● Complete the following
[a] Write out the passage of the disaster relief text from "Adm. Timothy Keating, in" to "efforts, he said.".
[b] Write what comes next in the text about the USS Denver and military disaster relief in the Pacific, starting after its final sentence.

● Text shown

The USS Denver, equipped with heavy-lift CH-53E Super Stallion helicopters and a contingent of Marines, is moving from the Philippines to Indonesia to be part of the relief effort after an earthquake killed more than 1,000 people.

Adm. Timothy Keating, in charge of all military forces in the Pacific, briefed reporters in a conference call from his Camp Smith headquarters yesterday about military aid for natural disasters in Indonesia, the Philippines and the Samoas.

So far, the Pacific Command redirected about a dozen Special Forces soldiers, who were already going to Indonesia on a scheduled training exercise, to help with an Indonesian Army damage assessment, Keating said. A Navy admiral is being sent to Indonesia to oversee the response efforts, he said.

The United States has provided $300,000 for emergency relief, dispatched a team to assess needs and has set aside an additional $3 million for assistance pending the full assessment.

The Denver had been part of the amphibious ready group, including the dock landing ships USS Harpers Ferry and USS Tortuga, which were diverted from a previous scheduled training mission with the 3rd Marine Expeditionary Brigade to Manila to provide emergency relief assistance following Tropical Storm Ketsana, which struck Sept. 25, said Maj. Brad Gordon, Pacific Command spokesman.

● Information shown
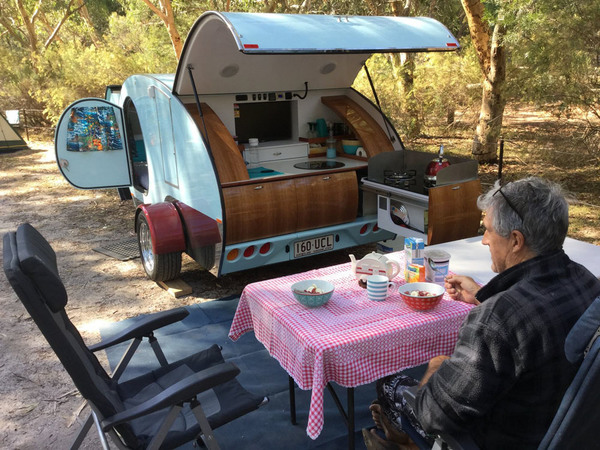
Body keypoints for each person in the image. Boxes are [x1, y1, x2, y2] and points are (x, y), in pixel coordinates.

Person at [364, 177, 600, 450]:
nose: (485, 240)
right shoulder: (588, 282)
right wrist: (482, 297)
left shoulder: (496, 320)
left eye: (488, 230)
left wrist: (434, 369)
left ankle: (407, 443)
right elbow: (536, 326)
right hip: (562, 431)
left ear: (515, 241)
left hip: (496, 438)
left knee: (392, 384)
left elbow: (434, 417)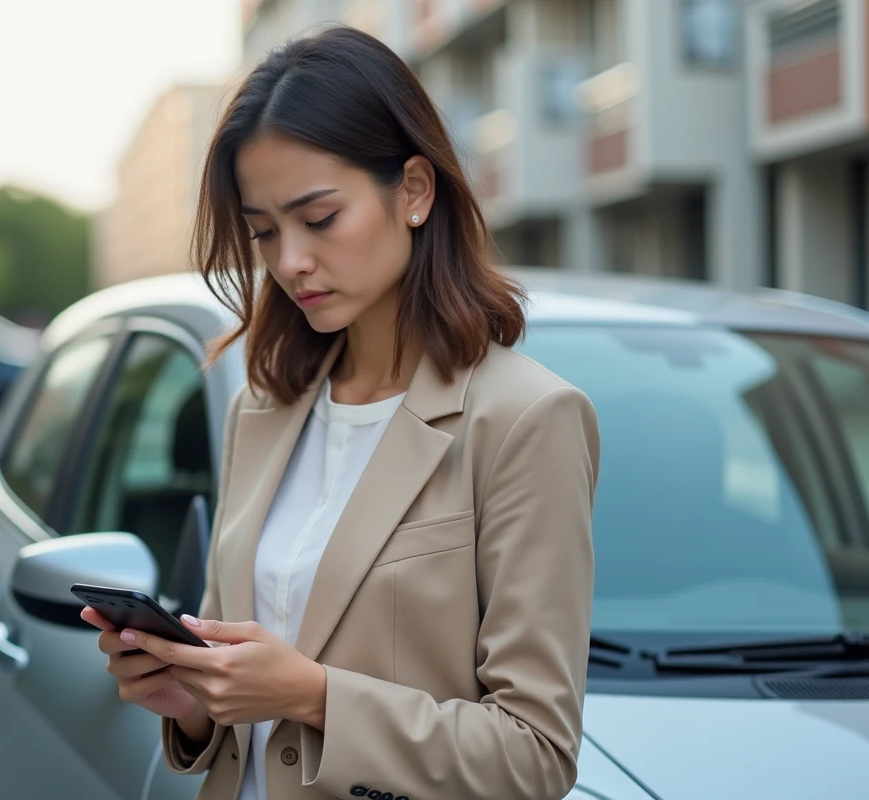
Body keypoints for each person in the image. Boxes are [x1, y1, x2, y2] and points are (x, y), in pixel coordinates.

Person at [83, 25, 600, 800]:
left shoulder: (526, 420)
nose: (289, 261)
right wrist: (190, 701)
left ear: (415, 191)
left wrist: (315, 696)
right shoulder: (262, 410)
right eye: (264, 232)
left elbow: (535, 755)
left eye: (319, 218)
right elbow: (243, 717)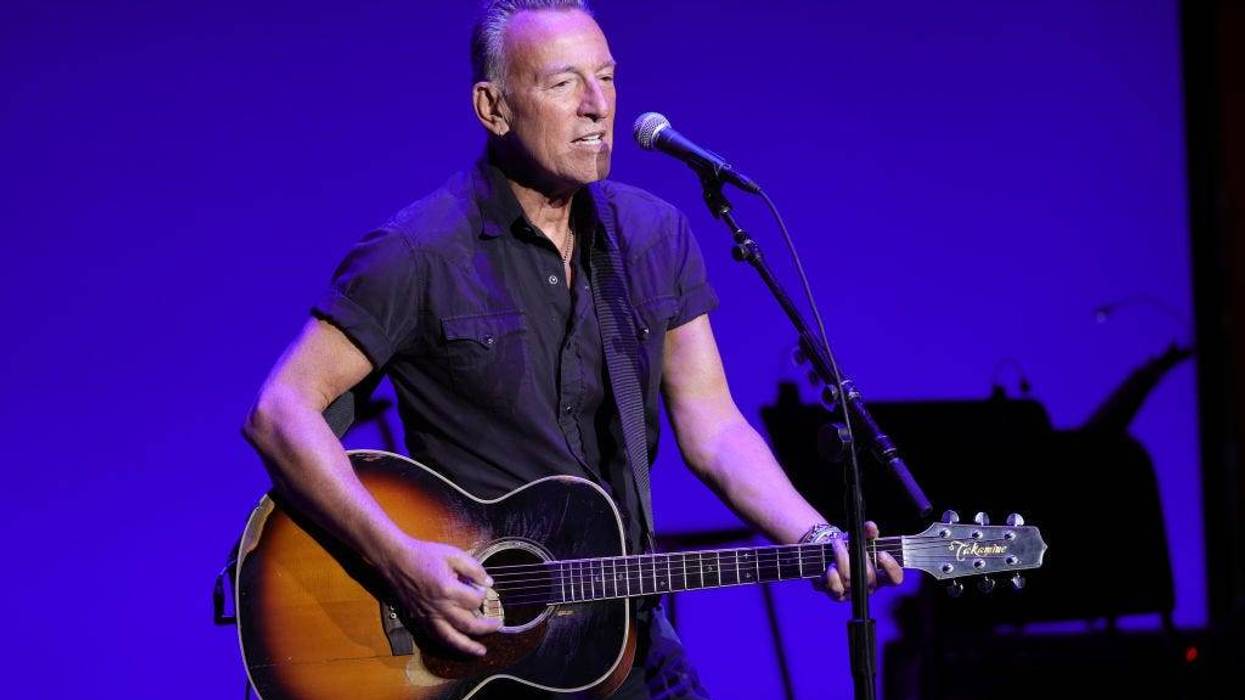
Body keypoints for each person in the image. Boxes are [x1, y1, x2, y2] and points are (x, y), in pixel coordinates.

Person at [242, 1, 903, 697]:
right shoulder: (418, 253)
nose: (597, 106)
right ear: (493, 108)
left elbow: (712, 428)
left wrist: (811, 534)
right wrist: (401, 560)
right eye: (563, 84)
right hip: (472, 647)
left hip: (623, 633)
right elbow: (280, 411)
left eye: (607, 78)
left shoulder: (652, 237)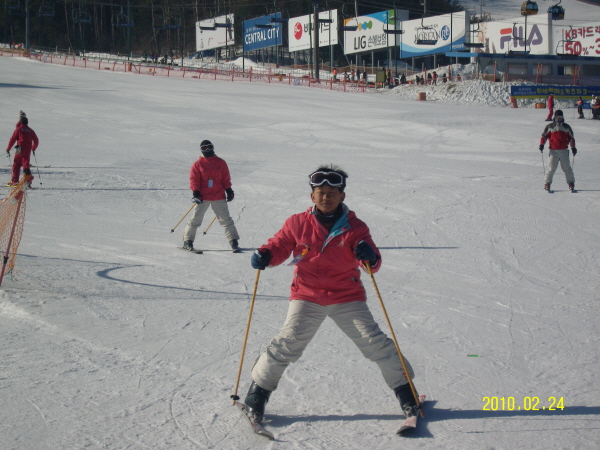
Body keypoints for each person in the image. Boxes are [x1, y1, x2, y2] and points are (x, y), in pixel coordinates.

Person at [241, 164, 418, 424]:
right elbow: (279, 245)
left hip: (346, 297)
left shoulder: (355, 227)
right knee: (287, 343)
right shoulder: (297, 223)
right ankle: (256, 397)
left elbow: (372, 261)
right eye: (320, 192)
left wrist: (368, 256)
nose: (326, 197)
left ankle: (408, 396)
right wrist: (266, 255)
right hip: (307, 296)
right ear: (312, 196)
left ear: (342, 196)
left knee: (375, 343)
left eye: (332, 192)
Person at [182, 140, 240, 252]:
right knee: (195, 219)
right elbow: (194, 180)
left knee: (226, 219)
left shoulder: (221, 163)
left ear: (213, 147)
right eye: (204, 148)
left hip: (218, 196)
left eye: (209, 147)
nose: (207, 150)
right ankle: (187, 241)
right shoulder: (197, 164)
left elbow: (225, 179)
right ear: (201, 150)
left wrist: (229, 190)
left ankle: (233, 241)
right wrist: (196, 192)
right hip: (203, 197)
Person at [539, 110, 577, 192]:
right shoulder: (550, 126)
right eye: (558, 117)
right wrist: (542, 144)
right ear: (555, 117)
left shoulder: (566, 127)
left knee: (567, 168)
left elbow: (571, 138)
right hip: (553, 151)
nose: (559, 119)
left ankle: (571, 183)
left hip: (564, 151)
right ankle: (547, 184)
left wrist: (573, 147)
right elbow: (544, 136)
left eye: (561, 117)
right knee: (551, 168)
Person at [6, 115, 38, 187]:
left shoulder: (18, 129)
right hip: (27, 150)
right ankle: (27, 182)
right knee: (26, 165)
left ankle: (14, 181)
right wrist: (33, 148)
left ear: (21, 122)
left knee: (16, 165)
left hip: (19, 149)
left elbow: (12, 139)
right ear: (27, 122)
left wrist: (8, 148)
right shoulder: (31, 130)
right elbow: (36, 140)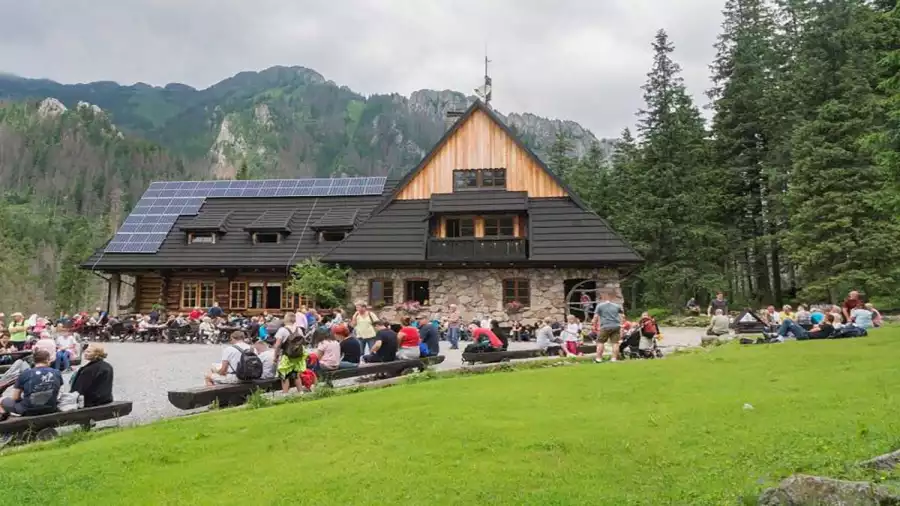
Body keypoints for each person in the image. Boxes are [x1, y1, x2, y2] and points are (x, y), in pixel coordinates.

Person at [0, 349, 62, 420]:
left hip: (28, 411)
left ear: (34, 360)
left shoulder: (25, 374)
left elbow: (15, 397)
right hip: (51, 408)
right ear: (48, 360)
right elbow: (56, 391)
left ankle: (4, 418)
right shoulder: (57, 372)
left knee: (1, 400)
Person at [592, 292, 623, 363]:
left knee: (600, 342)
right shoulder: (617, 306)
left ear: (603, 298)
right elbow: (622, 316)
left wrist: (594, 325)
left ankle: (598, 359)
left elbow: (595, 317)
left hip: (605, 326)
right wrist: (621, 324)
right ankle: (614, 359)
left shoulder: (600, 306)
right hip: (616, 326)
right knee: (615, 343)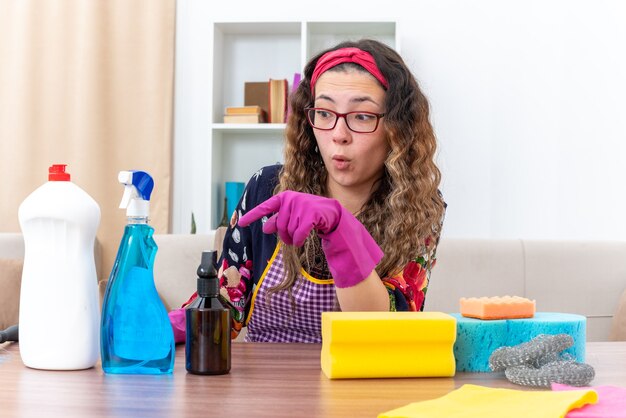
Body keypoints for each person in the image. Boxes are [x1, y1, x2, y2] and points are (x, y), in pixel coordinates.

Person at [169, 38, 446, 343]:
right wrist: (167, 327)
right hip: (266, 384)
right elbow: (226, 302)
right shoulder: (267, 188)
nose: (339, 135)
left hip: (360, 384)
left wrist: (341, 234)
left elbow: (390, 335)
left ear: (397, 128)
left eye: (362, 116)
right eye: (325, 113)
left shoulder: (418, 206)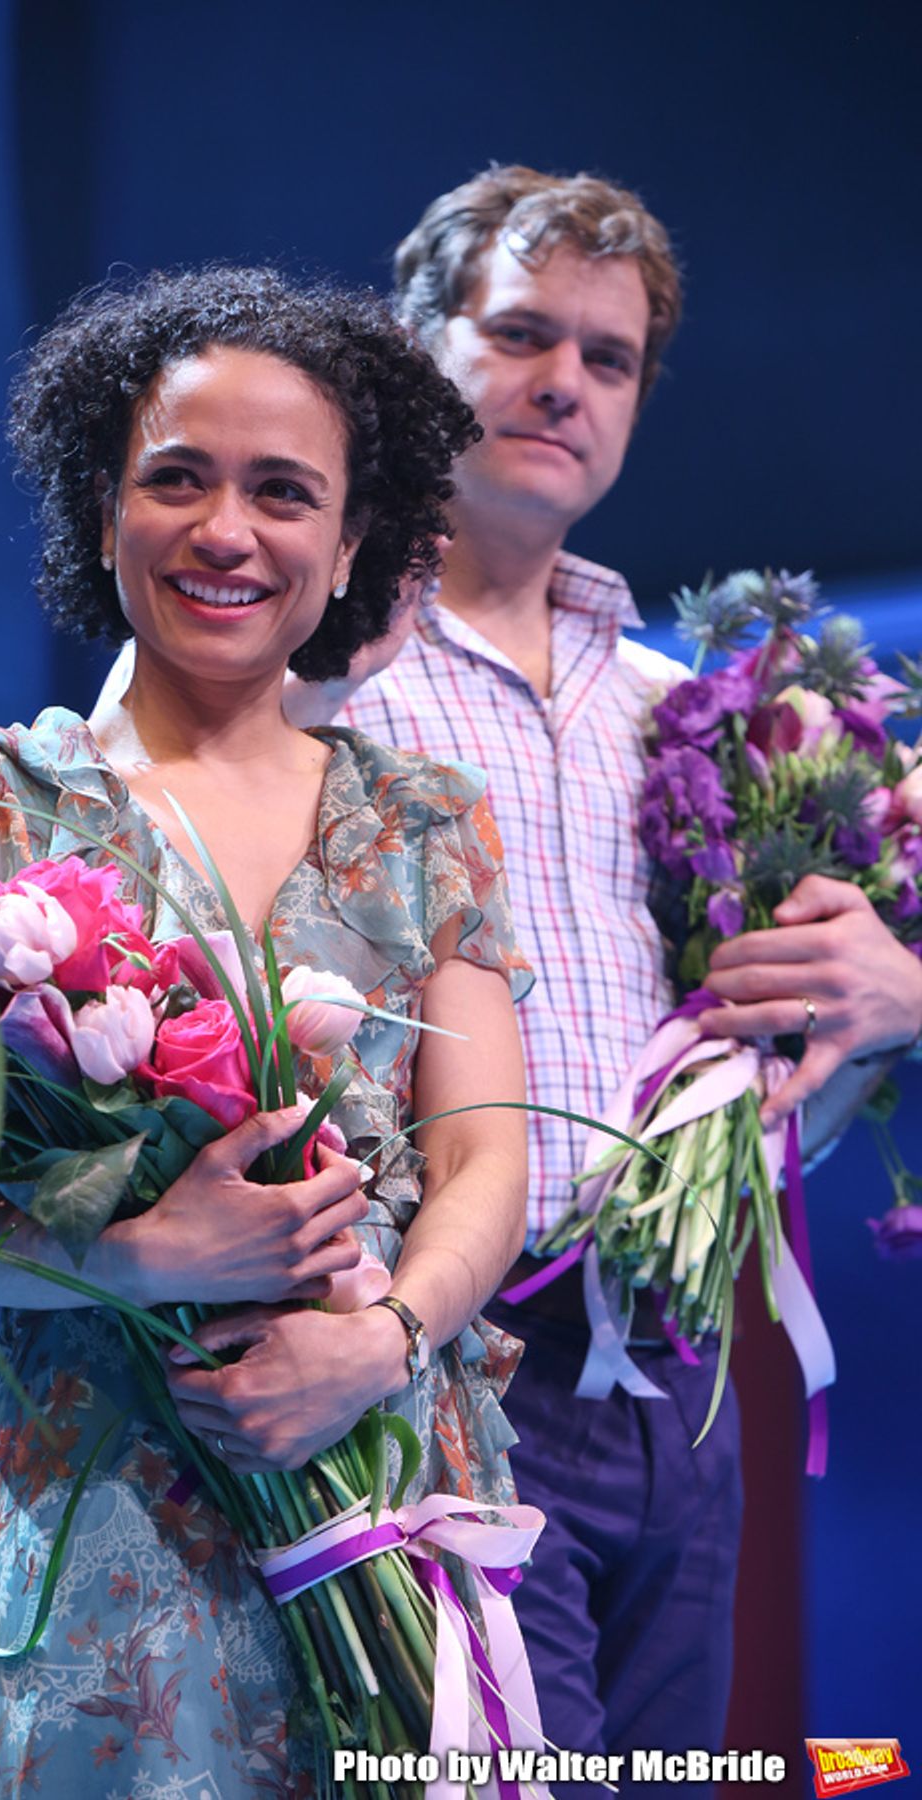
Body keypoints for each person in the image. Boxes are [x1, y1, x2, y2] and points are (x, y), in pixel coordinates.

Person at [278, 166, 922, 1793]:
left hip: (679, 1376)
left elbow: (782, 1085)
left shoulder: (693, 718)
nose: (564, 379)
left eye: (610, 355)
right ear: (411, 351)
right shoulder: (294, 665)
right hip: (438, 1363)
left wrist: (885, 1001)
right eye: (517, 333)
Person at [0, 266, 534, 1798]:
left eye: (283, 492)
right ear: (98, 505)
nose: (227, 531)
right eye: (175, 479)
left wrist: (378, 1345)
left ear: (354, 542)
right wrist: (139, 1260)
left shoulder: (423, 817)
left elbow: (487, 1162)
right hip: (91, 1556)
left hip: (378, 1491)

● Answers to each task
[a]
Adm. Timothy Keating, in charge of all military forces in the Pacific, briefed reporters in a conference call from his Camp Smith headquarters yesterday about military aid for natural disasters in Indonesia, the Philippines and the Samoas.

So far, the Pacific Command redirected about a dozen Special Forces soldiers, who were already going to Indonesia on a scheduled training exercise, to help with an Indonesian Army damage assessment, Keating said. A Navy admiral is being sent to Indonesia to oversee the response efforts, he said.

[b]
The Harpers Ferry, the Tortuga and the Marines will remain off the northern coast of Luzon because of the threat posed this weekend by a second storm, Typhoon Perma.

Gordon said that there have been 400 medical and dental assistance cases in the Philippines as of yesterday, and more than 4,300 food packages that can each feed four people have been distributed.

As for American Samoa, Gordon said there have been five C-17 Globemaster jet cargo relief flights from Hickam Air Force Base carrying supplies, food, power generation equipment, search and emergency vehicles, and rescue and mortuary affairs teams. Gordon said that several more C-17 relief missions from Hickam to ferry Red Cross relief workers to American Samoa are planned.

Keating said the USS Bonhomme Richard Amphibious Readiness Group is east of Guam ready to respond if Typhoon Melor proves to be a threat in the Northern Mariana Islands.